» **DIRECTIVE**: Work out how many lines of the listing below hold the word "priority", and give that number only.

» **RECORD EXTRACTS**:
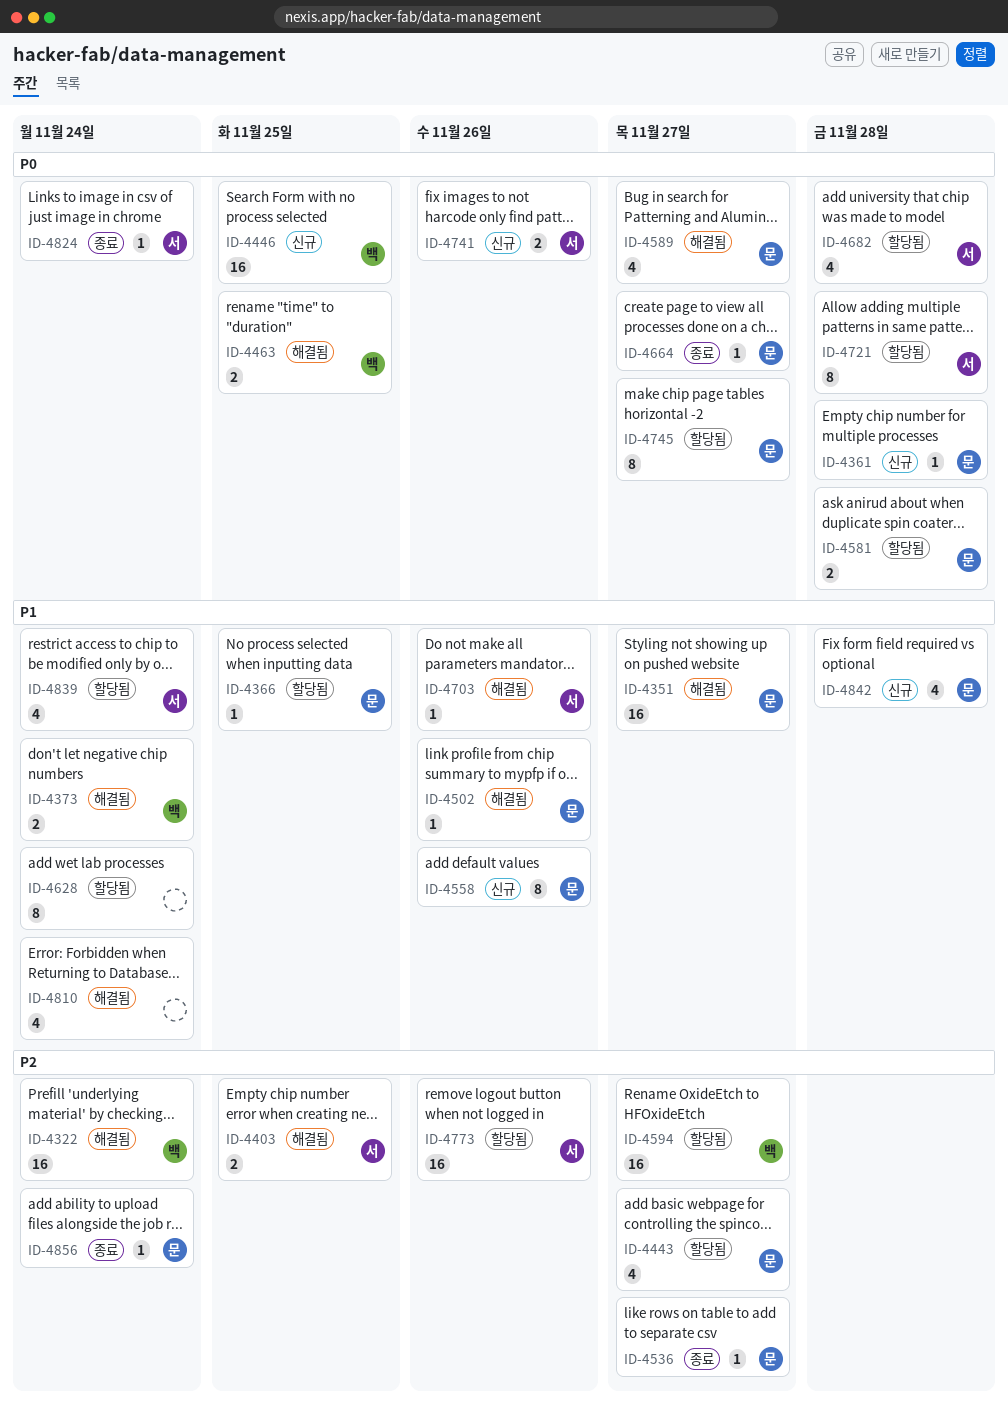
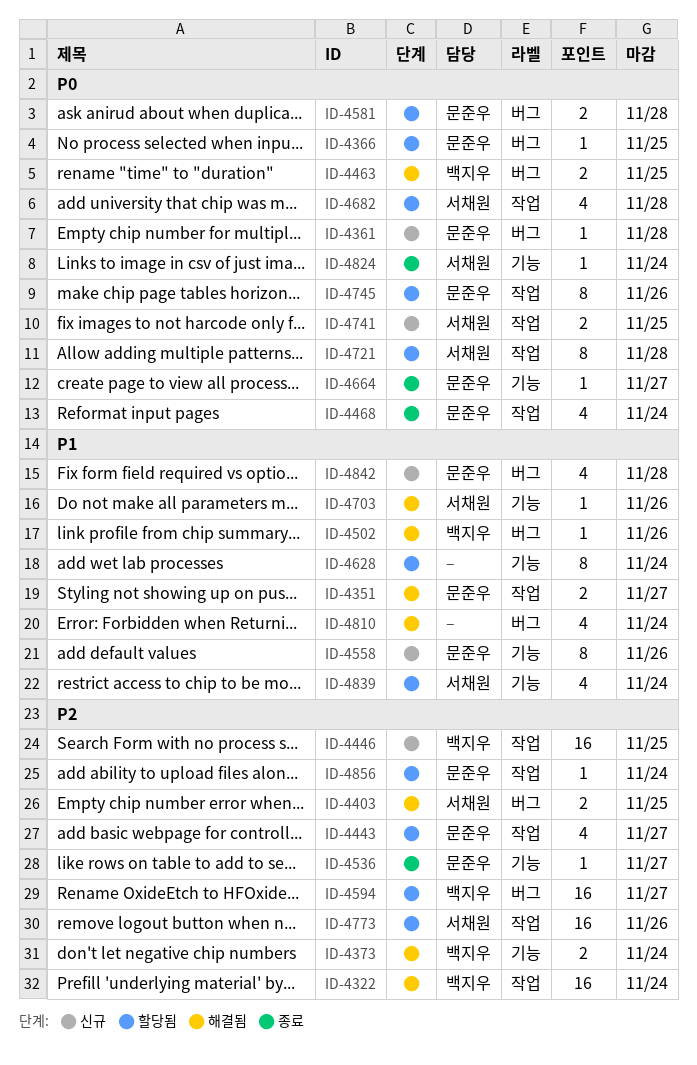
ID-4351, estimate: 16 -> 2
ID-4366, priority: P1 -> P0
ID-4373, priority: P1 -> P2
ID-4446, priority: P0 -> P2
ID-4468: none -> present
ID-4502, owner: 문준우 -> 백지우
ID-4589: present -> none
ID-4741, due: Nov 26 -> Nov 25
ID-4745, due: Nov 27 -> Nov 26
ID-4856, status: 종료 -> 할당됨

» **ANSWER TO THE PROBLEM**: 3